A cambio, los palistas entregaban las pocas medicinas que tenían en su botiquín, tratando de salvarles la vida a los nativos, pero arriesgando la propia estabilidad de su viaje. “Una vez vi a un adolescente en un camilla y cubierto por un tul, le estaban dando suero para hidratarlo, que era lo único que habían conseguido; yo le di mis antibióticos y algo para bajar la fiebre, y después nos fuimos para seguir remando, nunca supimos si sobrevivió”, explicó.
Aunque a veces pasaban un mes entero sin descansar, otras veces llegaban a las localidades más grandes y se quedaban cinco días para arreglar los kayaks y contactarse con sus familias en Argentina. Andrés esperaba ansioso las encomiendas de su esposa Fabiana, que le mandaba yerba, algunos dólares escondidos en un cassette y las fotos de su hija Ailín, que tenía apenas 13 días cuando el kayakista comenzó su travesía. Otras cajas traían los medicamentos necesarios para sobrevivir al cólera o una picadura de serpiente que podía ser mortal.
Cada noche y casi sin fuerzas, Andrés luchaba contra la penumbra de una fogata para plasmar todas sus aventuras en un cuaderno de viajes, que Fabiana transcribió luego en una máquina de escribir. Trataba de atesorar todos esos recuerdos que no había podido captar en fotos y filmaciones justo antes de que se les escurrieran de la memoria y los perdiera para siempre.
Treinta años después, Andrés observa los rostros de los niños amazónicos que fotografió en la travesía. “Sólo soy un aficionado, pero les sacaba fotos a ellos porque son nuestro futuro”, dijo y aclaró que hay muchas imágenes, como el saludo de un delfín, una palabra de aliento o la amenaza de un yacaré, que sólo tienen registro en su memoria.
A 700 kilómetros de la desembocadura, la influencia del mar puso sus fuerzas a prueba. Ya exhaustos, tenían los dedos de los pies en carne viva por la insistente humedad de los kayaks y, por la falta de caminatas, se desplazaban con torpeza, pero con pleno cuidado de no sufrir picaduras de alimañas. Dormían poco y con sobresaltos. Y tenían los equipos ya gastados y los remos casi desarmados, atados con alambre.

DATOS PROPORCIONADOS:
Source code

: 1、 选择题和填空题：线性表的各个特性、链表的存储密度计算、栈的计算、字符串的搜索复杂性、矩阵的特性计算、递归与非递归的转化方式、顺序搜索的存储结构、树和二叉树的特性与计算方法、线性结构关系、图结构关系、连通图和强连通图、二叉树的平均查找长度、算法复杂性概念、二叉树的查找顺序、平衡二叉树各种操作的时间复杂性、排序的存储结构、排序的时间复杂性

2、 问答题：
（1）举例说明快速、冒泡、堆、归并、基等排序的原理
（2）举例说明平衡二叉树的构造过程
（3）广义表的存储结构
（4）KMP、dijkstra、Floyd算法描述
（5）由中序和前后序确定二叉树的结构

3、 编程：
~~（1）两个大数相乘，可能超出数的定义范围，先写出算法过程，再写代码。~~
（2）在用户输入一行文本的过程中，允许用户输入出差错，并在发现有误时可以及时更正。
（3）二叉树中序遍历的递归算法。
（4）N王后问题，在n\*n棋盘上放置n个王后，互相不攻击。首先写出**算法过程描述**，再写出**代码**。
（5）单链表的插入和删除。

QUÉ HACER: Retoma el relato sobre la travesía en kayak por el Amazonas a partir de su última oración. Los registros proceden de una fuente distinta.

RESPUESTA DEL EJERCICIO:
Con ese empuje, le dieron batalla a un mar que se imaginaban sereno, pero que los sorprendió con su ferocidad. Las marejadas y las olas de cinco metros de alto les dieron vuelta las embarcaciones y les costó mucho recuperarse. Pero dejaron el último resto de su aliento para navegar los últimos 200 kilómetros hasta el destino final, cuando la línea de llegada les dejó un sabor agridulce en la boca.
“Yo veo las fotos de ese día y no me veo tan contento”, reflexionó Peressini. En él se mezclaba la satisfacción por haber cumplido el objetivo que se planteó a los 10 años con la desilusión de abandonar la vida de aventuras que lo acompañó durante más de cinco meses. No sospechaba entonces que regresaría a Plottier para afrontar aventuras nuevas, que lo llevarían a fundar una escuela de kayak, ser profesor, director de escuela, intendente de la ciudad y diputado de la provincia.
Su viaje de 6 mil kilómetros estuvo plagado de dificultades. Cuando un grupo de militares los ataron, les apoyaron un arma en la cabeza y debatieron si matarlos o dejarlos con vida, Andrés y Luis pensaron en desistir de su proyecto. Pero la única salida que ofrecía el río era seguir remando con fuerzas hasta llegar al mar. Y gracias al apoyo del papá de Andrés, que los acompañó remando durante 20 días, y cientos de manos extrañas que les palmearon los hombros en los momentos más duros, los dos pudieron sonreír ante el desafío cumplido.
De regreso a Plottier, ofrecieron charlas en más de 40 escuelas para dar una lección necesaria: cualquier meta puede alcanzarse con empeño, consistencia y el respaldo de la comunidad. Y no hace falta cruzar todo el Amazonas porque en todos los ámbitos, la vida ofrece otros ríos dignos de ser navegados.